レシピのようなノート
人にはお見せしませんが、私は今までオーディオをやってきた経緯を、こと細やかに書いてきたノートがあります。
私にとって、親方が引退するときに弟子が受け取る料理のレシピのようなものです、しかし私なりに60年世間生きてきて、店主の引退した店が、味を守ることなく廃業していくのをたくさん見てきました。
極稀に新たな風が入り、その時代にマッチした経営状態に変わり息を吹き返すお店も確かにあります、しかし数年後果たしてそのような合理的な経営が上手くいくでしょうか。
私の答えは残念ながらノーだと思います、味も含めお店の雰囲気ががらりと変わってしまうからです。
オーディオも同じです、やはり何でもありではなく、本流から外れたやり方はなく、既に答えは出ているのです。
オーディオは方向性は違えど、楽器を作ったり修理するのととても似ていると個人的に思います。
私はよく帯域バランスと口にしますが、分かりやすいと思いこの言葉を使って来ましたが、私の中ではもっと奥が深い言葉なのです、でもなかなか文章にならないのです。
極端に言えば、小さなフルレンジの音は確かに軽やかで余計な音が少なく素晴らしいと思いますが、そこは理屈でなく、聴いてもどうしてもお腹いっぱいにならないのです。
そして個人的にオーディオやってきて、どうせオーディオやるなら38センチウーハーを軸にドライバーやホーンやツィーターをチョイスして、スリーウェイで構成する事をお薦めいたします。
その事が何度も私のノートに書いてありました、私が何度もフルレンジに挑戦して来た証です。
しかし必ずまた38センチウーハーを軸にしたユニット構成に戻っています。
私にはそのノートがあるので、ここまで鳴らせたのだと思います。
やはり過去があって現在があります、忘れてはなりません。
しかし過去の失敗も時として、前後関係が変化して、上手く行く場合もあります。
私の場合他も多岐に渡りますが、特に過去に失敗したスリーウェイ自作LCネットワークと、マルチシステムでした。
当時の私はまだ若く、ネットワークを自作しても丁寧とはいえず、使った部品もネットワークを乗せた板も良いものとは思えません。
マルチにしてもユニット構成は上手く揃えたものの、プリとパワーアンプが揃ってなかったり、パワーアンプにしても低音域だけトランジスターだったり真空管だったり揃ってなかったり、そんな事が自分の書いたノートに書かれていました。

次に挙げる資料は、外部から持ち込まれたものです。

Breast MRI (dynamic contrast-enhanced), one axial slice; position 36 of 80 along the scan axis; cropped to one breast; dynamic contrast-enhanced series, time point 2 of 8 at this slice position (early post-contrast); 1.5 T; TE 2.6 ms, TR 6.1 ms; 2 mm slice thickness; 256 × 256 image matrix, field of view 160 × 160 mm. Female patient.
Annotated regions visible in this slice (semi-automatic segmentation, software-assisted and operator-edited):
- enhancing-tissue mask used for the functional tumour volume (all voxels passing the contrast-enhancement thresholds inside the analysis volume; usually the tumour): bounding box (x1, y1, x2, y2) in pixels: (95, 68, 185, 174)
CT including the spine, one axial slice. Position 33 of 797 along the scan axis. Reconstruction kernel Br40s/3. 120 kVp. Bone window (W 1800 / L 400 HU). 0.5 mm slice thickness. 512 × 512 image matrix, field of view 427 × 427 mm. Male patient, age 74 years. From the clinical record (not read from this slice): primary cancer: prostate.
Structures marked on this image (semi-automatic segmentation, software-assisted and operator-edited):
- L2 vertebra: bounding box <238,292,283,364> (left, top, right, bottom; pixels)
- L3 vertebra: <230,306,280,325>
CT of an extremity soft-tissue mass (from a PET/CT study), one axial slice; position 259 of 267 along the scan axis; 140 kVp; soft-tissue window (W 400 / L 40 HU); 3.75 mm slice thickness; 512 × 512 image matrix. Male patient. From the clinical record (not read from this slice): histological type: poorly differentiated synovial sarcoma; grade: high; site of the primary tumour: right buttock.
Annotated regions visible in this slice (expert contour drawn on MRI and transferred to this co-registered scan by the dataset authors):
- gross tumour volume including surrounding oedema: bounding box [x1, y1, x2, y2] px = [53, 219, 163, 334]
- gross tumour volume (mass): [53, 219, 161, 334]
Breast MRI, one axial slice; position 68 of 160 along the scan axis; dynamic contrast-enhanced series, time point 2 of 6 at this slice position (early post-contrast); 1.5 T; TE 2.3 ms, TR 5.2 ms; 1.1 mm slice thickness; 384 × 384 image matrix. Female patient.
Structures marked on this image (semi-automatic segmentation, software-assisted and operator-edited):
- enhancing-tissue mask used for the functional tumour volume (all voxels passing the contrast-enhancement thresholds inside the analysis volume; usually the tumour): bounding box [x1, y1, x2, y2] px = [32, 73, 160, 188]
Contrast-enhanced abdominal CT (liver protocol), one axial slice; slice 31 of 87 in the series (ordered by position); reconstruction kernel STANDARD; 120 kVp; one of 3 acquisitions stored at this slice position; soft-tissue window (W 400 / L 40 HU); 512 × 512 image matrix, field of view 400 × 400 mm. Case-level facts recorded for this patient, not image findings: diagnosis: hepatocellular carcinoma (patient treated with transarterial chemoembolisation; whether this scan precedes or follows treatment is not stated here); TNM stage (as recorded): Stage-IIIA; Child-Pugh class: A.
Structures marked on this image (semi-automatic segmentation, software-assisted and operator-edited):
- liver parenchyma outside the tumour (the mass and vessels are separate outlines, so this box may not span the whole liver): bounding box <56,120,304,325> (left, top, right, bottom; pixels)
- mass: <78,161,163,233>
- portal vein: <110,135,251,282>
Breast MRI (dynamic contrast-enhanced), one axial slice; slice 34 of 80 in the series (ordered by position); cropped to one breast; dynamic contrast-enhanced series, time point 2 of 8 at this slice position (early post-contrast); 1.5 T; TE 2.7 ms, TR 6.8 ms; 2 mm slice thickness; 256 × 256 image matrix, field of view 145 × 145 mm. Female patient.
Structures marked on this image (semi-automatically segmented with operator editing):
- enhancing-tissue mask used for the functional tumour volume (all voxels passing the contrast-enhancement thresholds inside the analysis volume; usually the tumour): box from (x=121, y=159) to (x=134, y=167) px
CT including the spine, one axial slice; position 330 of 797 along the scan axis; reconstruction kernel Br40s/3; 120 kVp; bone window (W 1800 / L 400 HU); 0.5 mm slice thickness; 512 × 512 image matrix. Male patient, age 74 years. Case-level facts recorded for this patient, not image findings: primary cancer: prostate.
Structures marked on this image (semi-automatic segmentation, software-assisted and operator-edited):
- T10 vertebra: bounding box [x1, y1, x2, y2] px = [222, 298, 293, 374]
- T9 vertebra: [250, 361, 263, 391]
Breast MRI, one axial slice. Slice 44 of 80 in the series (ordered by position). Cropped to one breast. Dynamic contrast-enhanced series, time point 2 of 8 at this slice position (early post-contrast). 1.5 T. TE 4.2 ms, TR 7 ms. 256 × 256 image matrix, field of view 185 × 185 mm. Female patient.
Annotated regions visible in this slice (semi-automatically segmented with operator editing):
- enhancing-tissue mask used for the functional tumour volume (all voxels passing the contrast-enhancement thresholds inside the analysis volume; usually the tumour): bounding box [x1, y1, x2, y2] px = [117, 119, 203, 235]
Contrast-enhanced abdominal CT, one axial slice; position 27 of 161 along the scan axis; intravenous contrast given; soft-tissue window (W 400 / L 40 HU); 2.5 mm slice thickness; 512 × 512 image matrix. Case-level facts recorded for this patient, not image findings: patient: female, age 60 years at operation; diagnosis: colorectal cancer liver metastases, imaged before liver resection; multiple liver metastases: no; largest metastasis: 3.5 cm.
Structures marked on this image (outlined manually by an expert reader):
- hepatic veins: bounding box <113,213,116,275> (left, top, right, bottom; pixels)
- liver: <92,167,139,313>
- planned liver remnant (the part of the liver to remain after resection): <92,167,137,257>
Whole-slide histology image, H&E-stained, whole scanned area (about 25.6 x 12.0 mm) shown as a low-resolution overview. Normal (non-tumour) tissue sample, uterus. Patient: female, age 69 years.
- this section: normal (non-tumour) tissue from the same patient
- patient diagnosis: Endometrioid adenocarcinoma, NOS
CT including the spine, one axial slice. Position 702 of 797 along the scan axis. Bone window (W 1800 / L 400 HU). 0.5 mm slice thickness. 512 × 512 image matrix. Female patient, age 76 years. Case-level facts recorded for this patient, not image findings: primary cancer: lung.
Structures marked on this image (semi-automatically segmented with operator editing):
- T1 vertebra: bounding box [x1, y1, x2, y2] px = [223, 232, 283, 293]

それでは上手く鳴る筈がないのです、マルチシステムは、メーカーと機材の型番が総て同じクラスのもので揃っていないと、総てのユニットは同期しないのです。
それはマルチシステムの常識なのですが、当時の私は分からなかったのです。
自分で書いたノートを読み返してみて気がついたのです、試しに今までの経験をいかし、イシノラボへ、マルチシステム総てを依頼したのです。
当たり前の事ですが、マルチシステムはあっさり決まったのでした。
頭の中に絵は描けますが、やはり真実を読んだ方が早く完成します。
今まで黙っていましたが、単なる閃きや勘だけで音質改善は出来ません。
しっかりとした礎があるのです、しかしノートは私が書いたものであり、他の人が読まれても難しくて訳が分からないと思います、私だけが分かるようにしか書いてこなかったからです。
この仕事は私一代限りです、難しくて伝承は出来ません、若い頃書いたノートの内容は、次から次へと機材を買い換え、その差を書いていますが、今読み返してみても、あまり参考になりませんが、何故駄目だったのか、今なら分かるようになったのです、これは自分の経験と進歩です。
そんな私が変わりだしたのは、家内と所帯をもってから、とにかく金がなかった、家内に許しを得て購入した機材を、とにかくしゃぶり尽くしました、そしてオーディオは金持ちの道楽ではないと答えをだしだのです。
使ってる機材は確かに優れたものを使うべきだ、しかしその前に今使ってる機材もまともに鳴らせないのに、もっと優れた機材を使い切るのは不可能だと思うのです。
私は今はっきり言えます、ものには順序がある、自分で書いたたくさんのノートは、私にその事を気付かせてくれました。
そして過去がある、私は過去から決別しようと思っていましたが無理でした。
過去の失敗を糧に先を見る事は良いことです、決別する必要はありません。
過去は糧です、過去があるから現在と未来がある、輝いていた頃があるなら、思い出しまた違った意味で輝けばいい、レシピのようなノートは、そんな事を教えてくれました。